> _EXERCISE INSTRUCTIONS_:
Extract the full set of records that follows, word for word.

-- BEGIN PROVIDED MATERIAL --

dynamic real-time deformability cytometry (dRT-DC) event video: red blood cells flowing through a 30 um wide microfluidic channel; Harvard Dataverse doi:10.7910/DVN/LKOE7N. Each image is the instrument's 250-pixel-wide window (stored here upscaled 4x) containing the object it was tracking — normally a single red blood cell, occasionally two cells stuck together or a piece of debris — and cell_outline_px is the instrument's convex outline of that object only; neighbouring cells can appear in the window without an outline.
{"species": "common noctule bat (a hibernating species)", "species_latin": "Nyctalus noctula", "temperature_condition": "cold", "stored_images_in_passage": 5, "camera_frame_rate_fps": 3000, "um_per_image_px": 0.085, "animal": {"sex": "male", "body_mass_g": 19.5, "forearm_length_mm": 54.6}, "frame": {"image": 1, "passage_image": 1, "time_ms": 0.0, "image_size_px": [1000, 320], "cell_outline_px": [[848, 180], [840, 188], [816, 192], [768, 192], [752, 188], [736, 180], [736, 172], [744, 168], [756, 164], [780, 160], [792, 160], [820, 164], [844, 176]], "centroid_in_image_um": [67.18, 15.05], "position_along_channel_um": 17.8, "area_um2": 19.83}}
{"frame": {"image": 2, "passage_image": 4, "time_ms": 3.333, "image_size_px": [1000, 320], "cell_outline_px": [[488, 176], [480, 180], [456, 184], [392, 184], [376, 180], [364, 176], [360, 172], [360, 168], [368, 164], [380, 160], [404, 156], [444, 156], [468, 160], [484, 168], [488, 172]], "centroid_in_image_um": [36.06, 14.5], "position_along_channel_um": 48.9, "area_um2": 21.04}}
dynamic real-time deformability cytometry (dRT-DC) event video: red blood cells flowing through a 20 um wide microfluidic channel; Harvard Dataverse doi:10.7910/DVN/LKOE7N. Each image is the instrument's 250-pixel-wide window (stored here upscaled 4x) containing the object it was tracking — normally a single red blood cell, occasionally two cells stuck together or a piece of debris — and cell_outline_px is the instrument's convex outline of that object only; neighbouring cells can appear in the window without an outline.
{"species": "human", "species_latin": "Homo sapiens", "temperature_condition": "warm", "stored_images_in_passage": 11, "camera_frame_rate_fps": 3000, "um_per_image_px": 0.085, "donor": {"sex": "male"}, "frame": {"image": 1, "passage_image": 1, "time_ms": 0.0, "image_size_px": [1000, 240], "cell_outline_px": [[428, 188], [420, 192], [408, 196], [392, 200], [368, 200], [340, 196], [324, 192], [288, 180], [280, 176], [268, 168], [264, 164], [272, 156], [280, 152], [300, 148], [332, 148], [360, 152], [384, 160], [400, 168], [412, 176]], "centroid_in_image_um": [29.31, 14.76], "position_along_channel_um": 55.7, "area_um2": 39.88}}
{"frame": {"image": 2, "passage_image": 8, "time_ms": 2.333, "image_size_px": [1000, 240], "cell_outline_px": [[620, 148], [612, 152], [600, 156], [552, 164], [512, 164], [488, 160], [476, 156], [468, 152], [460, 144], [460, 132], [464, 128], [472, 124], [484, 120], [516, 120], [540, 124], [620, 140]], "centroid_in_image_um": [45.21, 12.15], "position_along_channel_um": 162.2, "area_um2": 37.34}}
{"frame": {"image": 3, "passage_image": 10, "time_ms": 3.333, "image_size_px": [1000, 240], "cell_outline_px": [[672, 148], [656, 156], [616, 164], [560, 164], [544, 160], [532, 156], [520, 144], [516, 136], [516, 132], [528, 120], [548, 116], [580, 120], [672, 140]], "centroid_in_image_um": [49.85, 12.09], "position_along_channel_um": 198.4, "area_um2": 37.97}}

-- END PROVIDED MATERIAL --

> _FULL SOLUTION_:
dynamic real-time deformability cytometry (dRT-DC) event video: red blood cells flowing through a 30 um wide microfluidic channel; Harvard Dataverse doi:10.7910/DVN/LKOE7N. Each image is the instrument's 250-pixel-wide window (stored here upscaled 4x) containing the object it was tracking — normally a single red blood cell, occasionally two cells stuck together or a piece of debris — and cell_outline_px is the instrument's convex outline of that object only; neighbouring cells can appear in the window without an outline.
{"species": "common noctule bat (a hibernating species)", "species_latin": "Nyctalus noctula", "temperature_condition": "cold", "stored_images_in_passage": 5, "camera_frame_rate_fps": 3000, "um_per_image_px": 0.085, "animal": {"sex": "male", "body_mass_g": 19.5, "forearm_length_mm": 54.6}, "frame": {"image": 1, "passage_image": 1, "time_ms": 0.0, "image_size_px": [1000, 320], "cell_outline_px": [[848, 180], [840, 188], [816, 192], [768, 192], [752, 188], [736, 180], [736, 172], [744, 168], [756, 164], [780, 160], [792, 160], [820, 164], [844, 176]], "centroid_in_image_um": [67.18, 15.05], "position_along_channel_um": 17.8, "area_um2": 19.83}}
{"frame": {"image": 2, "passage_image": 4, "time_ms": 3.333, "image_size_px": [1000, 320], "cell_outline_px": [[488, 176], [480, 180], [456, 184], [392, 184], [376, 180], [364, 176], [360, 172], [360, 168], [368, 164], [380, 160], [404, 156], [444, 156], [468, 160], [484, 168], [488, 172]], "centroid_in_image_um": [36.06, 14.5], "position_along_channel_um": 48.9, "area_um2": 21.04}}
dynamic real-time deformability cytometry (dRT-DC) event video: red blood cells flowing through a 20 um wide microfluidic channel; Harvard Dataverse doi:10.7910/DVN/LKOE7N. Each image is the instrument's 250-pixel-wide window (stored here upscaled 4x) containing the object it was tracking — normally a single red blood cell, occasionally two cells stuck together or a piece of debris — and cell_outline_px is the instrument's convex outline of that object only; neighbouring cells can appear in the window without an outline.
{"species": "human", "species_latin": "Homo sapiens", "temperature_condition": "warm", "stored_images_in_passage": 11, "camera_frame_rate_fps": 3000, "um_per_image_px": 0.085, "donor": {"sex": "male"}, "frame": {"image": 1, "passage_image": 1, "time_ms": 0.0, "image_size_px": [1000, 240], "cell_outline_px": [[428, 188], [420, 192], [408, 196], [392, 200], [368, 200], [340, 196], [324, 192], [288, 180], [280, 176], [268, 168], [264, 164], [272, 156], [280, 152], [300, 148], [332, 148], [360, 152], [384, 160], [400, 168], [412, 176]], "centroid_in_image_um": [29.31, 14.76], "position_along_channel_um": 55.7, "area_um2": 39.88}}
{"frame": {"image": 2, "passage_image": 8, "time_ms": 2.333, "image_size_px": [1000, 240], "cell_outline_px": [[620, 148], [612, 152], [600, 156], [552, 164], [512, 164], [488, 160], [476, 156], [468, 152], [460, 144], [460, 132], [464, 128], [472, 124], [484, 120], [516, 120], [540, 124], [620, 140]], "centroid_in_image_um": [45.21, 12.15], "position_along_channel_um": 162.2, "area_um2": 37.34}}
{"frame": {"image": 3, "passage_image": 10, "time_ms": 3.333, "image_size_px": [1000, 240], "cell_outline_px": [[672, 148], [656, 156], [616, 164], [560, 164], [544, 160], [532, 156], [520, 144], [516, 136], [516, 132], [528, 120], [548, 116], [580, 120], [672, 140]], "centroid_in_image_um": [49.85, 12.09], "position_along_channel_um": 198.4, "area_um2": 37.97}}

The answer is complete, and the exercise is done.